JOB ITEM >>
Any pictures should be dropped; everything else in the records is to be returned exactly.

========

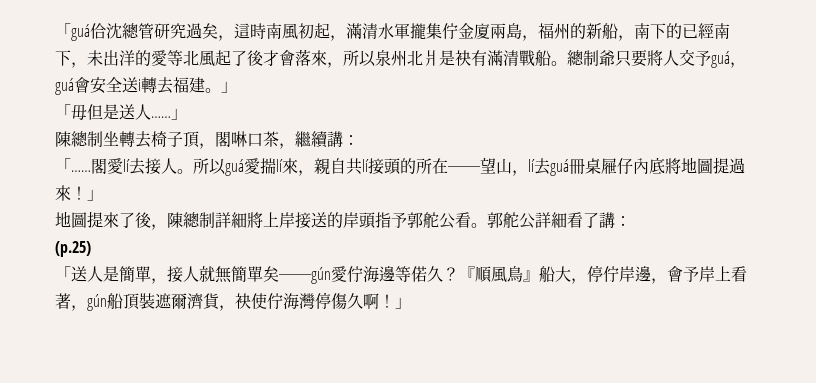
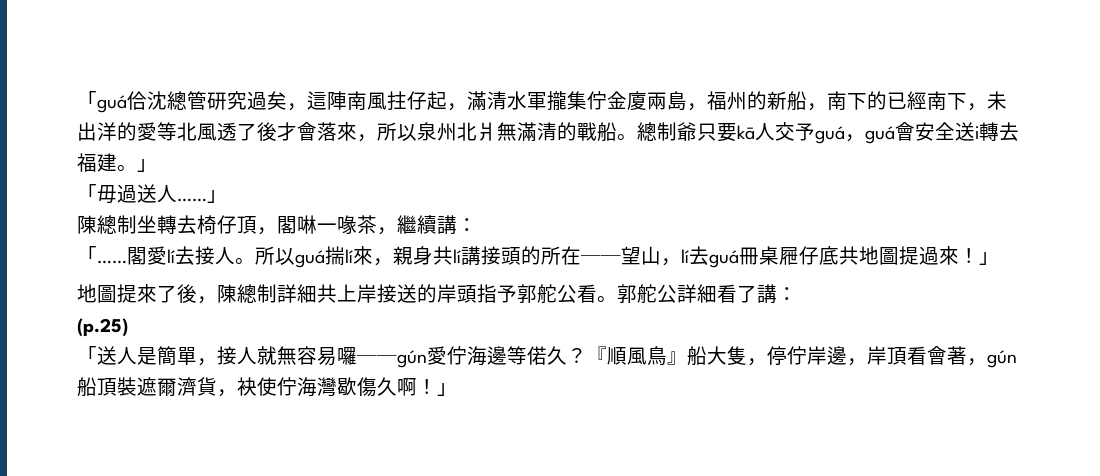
[250,23,314,40] 時南風初 -> [327,91,427,110] 陣南風拄仔
[215,50,231,66] 起 -> [217,122,237,141] 透
[439,50,519,66] 是袂有滿清 -> [497,122,577,141] 無滿清的
[647,50,663,66] 將 -> [737,125,755,140] kā
[87,104,119,120] 但是 -> [117,184,137,203] 過
[167,131,183,147] 子 -> [217,215,237,234] 仔
[247,133,263,147] 口 -> [317,215,357,235] 一喙
[244,158,260,174] 愛 -> (325, 259) none
[330,158,369,175] 自共lí -> [413,246,481,265] 身共lí講
[633,157,681,174] 內底將 -> [819,246,859,265] 底共
[247,212,263,228] 將 -> [317,284,337,303] 共
[231,266,279,282] 簡單矣 -> [297,346,357,366] 容易囉
(571, 274) none -> [727,346,747,365] 隻
[667,266,747,282] 會予岸上看 -> [867,346,947,365] 岸頂看會
[315,292,331,309] 停 -> [337,377,357,396] 歇

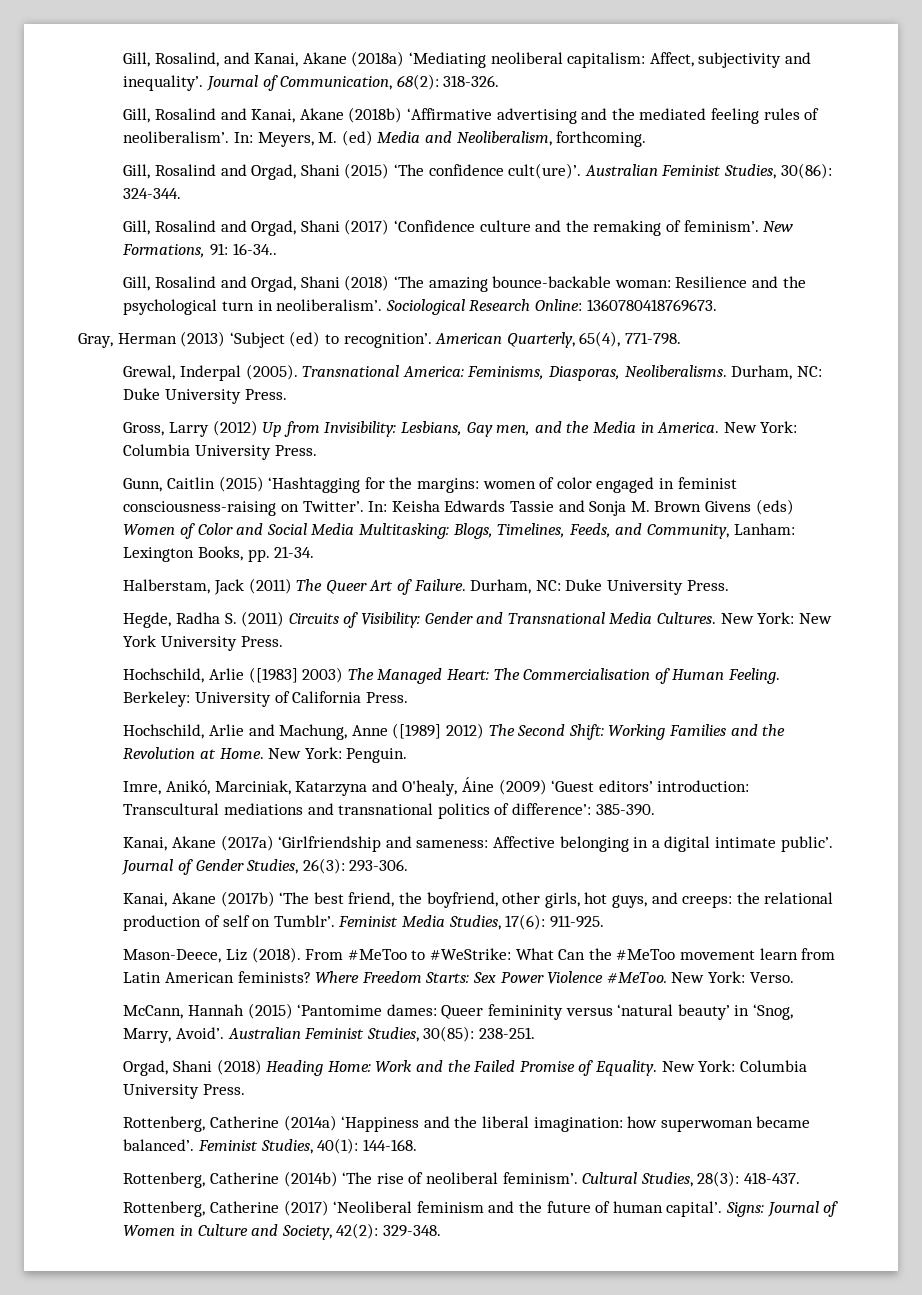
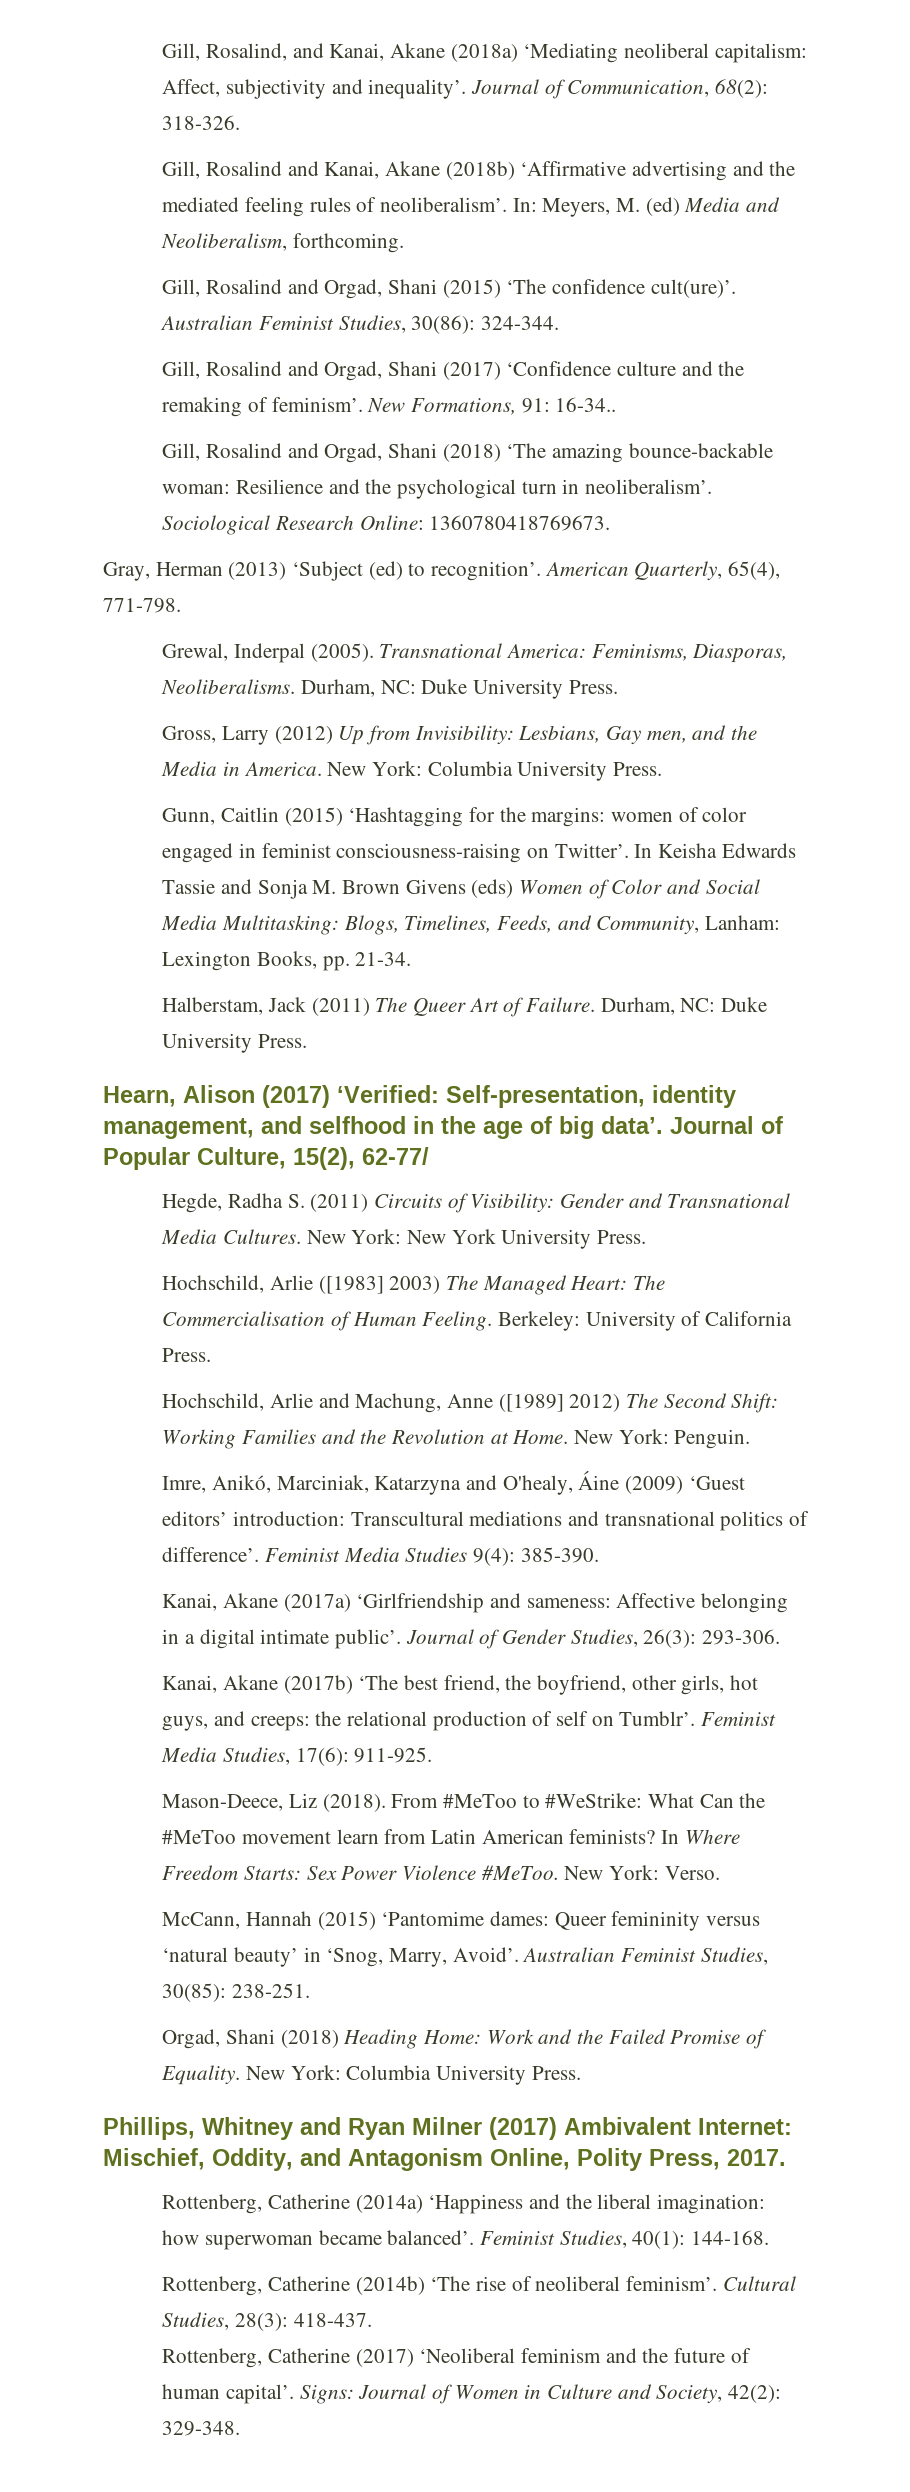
[368,501,388,512] In: -> [634,844,653,858] In
(729, 585) none -> [103,1085,736,1108] [103,1116,783,1139] [103,1147,429,1170] // Hearn, Alison (2017) ‘Verified: Self-presentation, identity management, and selfhood in the age of big data’. Journal of Popular Culture, 15(2), 62-77/
[511,803,591,815] difference’: -> [162,1547,515,1566] difference’. Feminist Media Studies 9(4):
(311, 977) none -> [660,1830,679,1844] In
(246, 1089) none -> [103,2117,792,2140] [103,2148,786,2171] // Phillips, Whitney and Ryan Milner (2017) Ambivalent Internet: Mischief, Oddity, and Antagonism Online, Polity Press, 2017.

========

WORKED SOLUTION >>
[250,23,314,40] 時南風初 -> [327,91,427,110] 陣南風拄仔
[215,50,231,66] 起 -> [217,122,237,141] 透
[439,50,519,66] 是袂有滿清 -> [497,122,577,141] 無滿清的
[647,50,663,66] 將 -> [737,125,755,140] kā
[87,104,119,120] 但是 -> [117,184,137,203] 過
[167,131,183,147] 子 -> [217,215,237,234] 仔
[247,133,263,147] 口 -> [317,215,357,235] 一喙
[244,158,260,174] 愛 -> (325, 259) none
[330,158,369,175] 自共lí -> [413,246,481,265] 身共lí講
[633,157,681,174] 內底將 -> [819,246,859,265] 底共
[247,212,263,228] 將 -> [317,284,337,303] 共
[231,266,279,282] 簡單矣 -> [297,346,357,366] 容易囉
(571, 274) none -> [727,346,747,365] 隻
[667,266,747,282] 會予岸上看 -> [867,346,947,365] 岸頂看會
[315,292,331,309] 停 -> [337,377,357,396] 歇

[368,501,388,512] In: -> [634,844,653,858] In
(729, 585) none -> [103,1085,736,1108] [103,1116,783,1139] [103,1147,429,1170] // Hearn, Alison (2017) ‘Verified: Self-presentation, identity management, and selfhood in the age of big data’. Journal of Popular Culture, 15(2), 62-77/
[511,803,591,815] difference’: -> [162,1547,515,1566] difference’. Feminist Media Studies 9(4):
(311, 977) none -> [660,1830,679,1844] In
(246, 1089) none -> [103,2117,792,2140] [103,2148,786,2171] // Phillips, Whitney and Ryan Milner (2017) Ambivalent Internet: Mischief, Oddity, and Antagonism Online, Polity Press, 2017.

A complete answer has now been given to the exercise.